• [INSTRUCTIONS TO FOLLOW]
Revise these lines so that every instance of "series" becomes "data series", with all other text unchanged. Omit the pictures from your output.

Saved data entries:

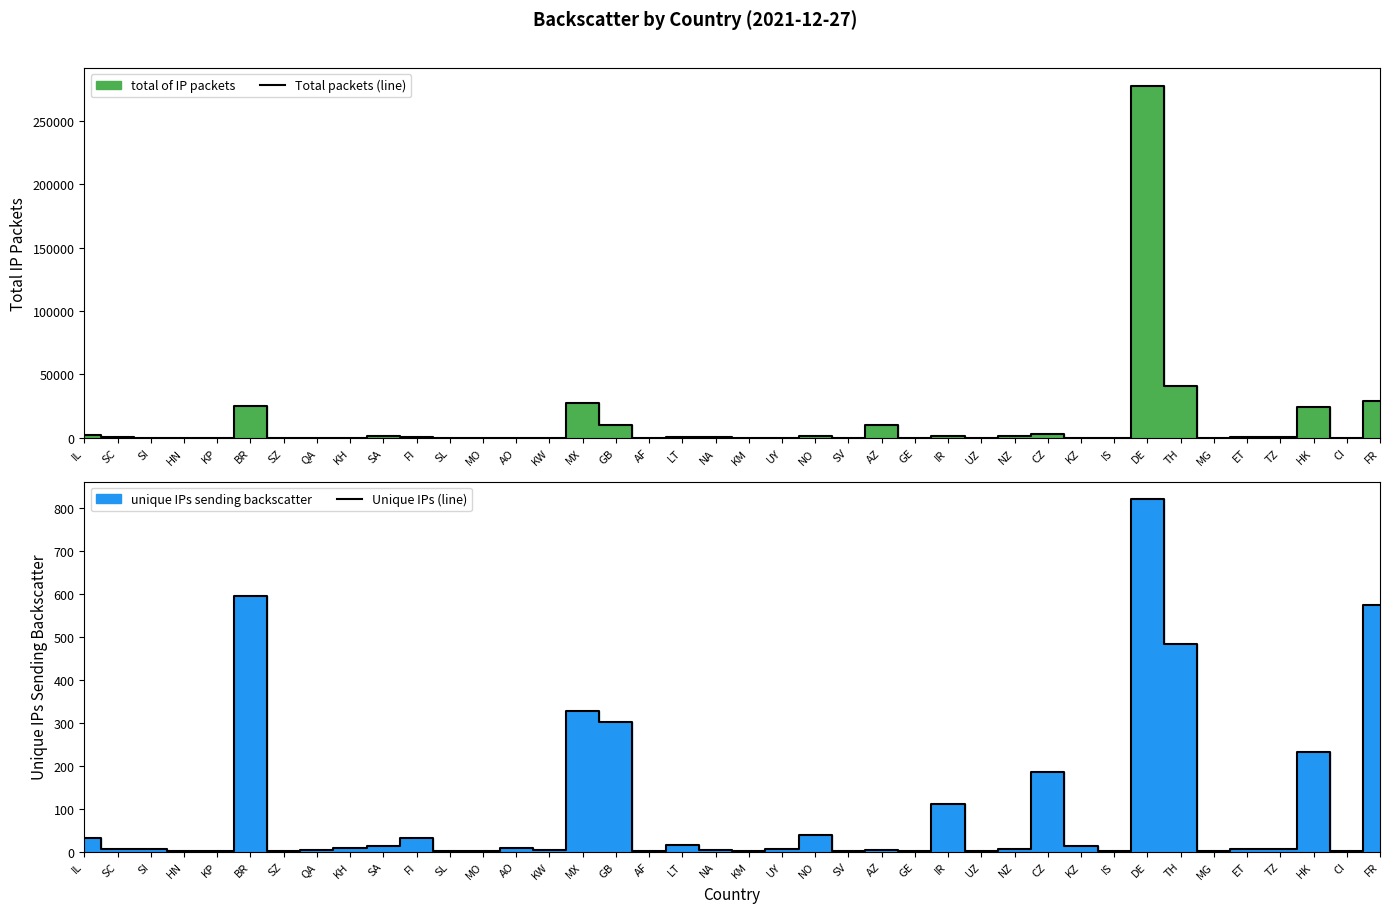

List the series in order of their overall mean, highest first.

Total packets (line), Unique IPs (line)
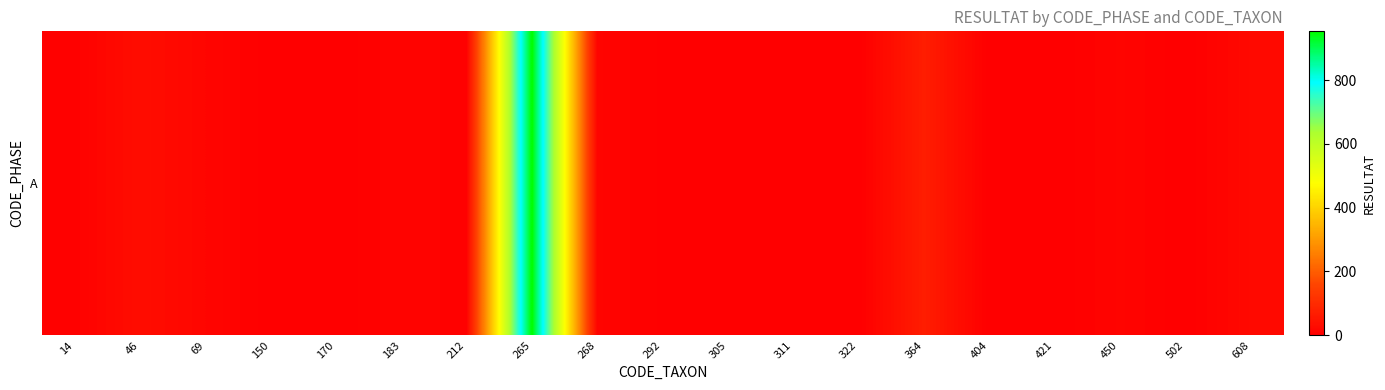

What is the average value?

60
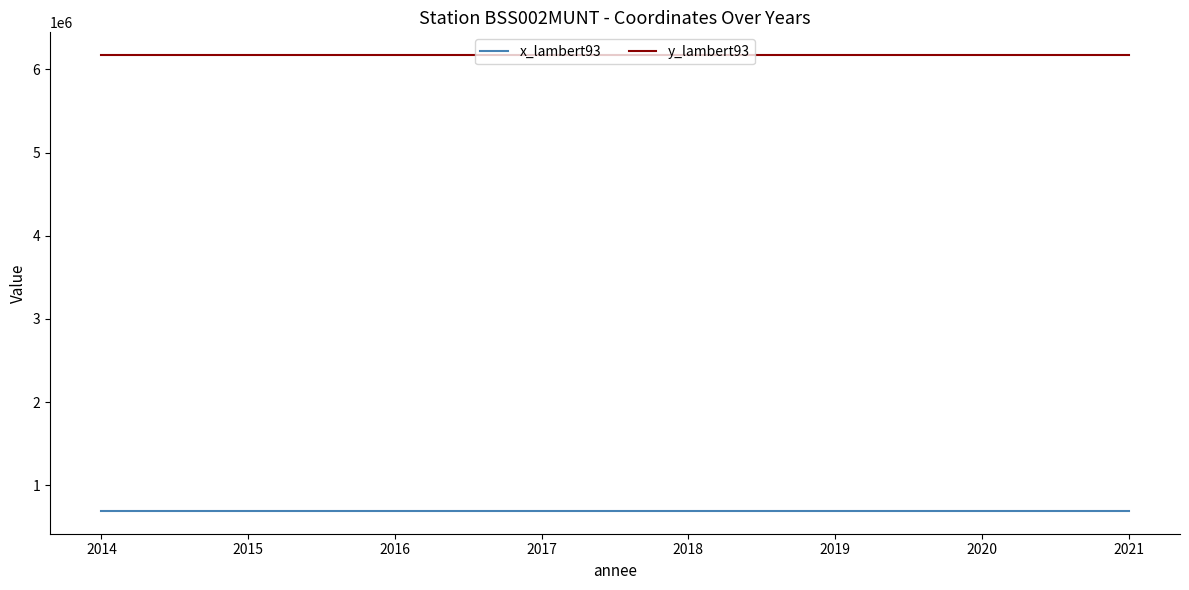

Which series has the largest total across all categories?

y_lambert93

• [EXPECTED OUTPUT]
List the data series in order of their overall mean, highest first.

Total packets (line), Unique IPs (line)

What is the average value?

60

Which data series has the largest total across all categories?

y_lambert93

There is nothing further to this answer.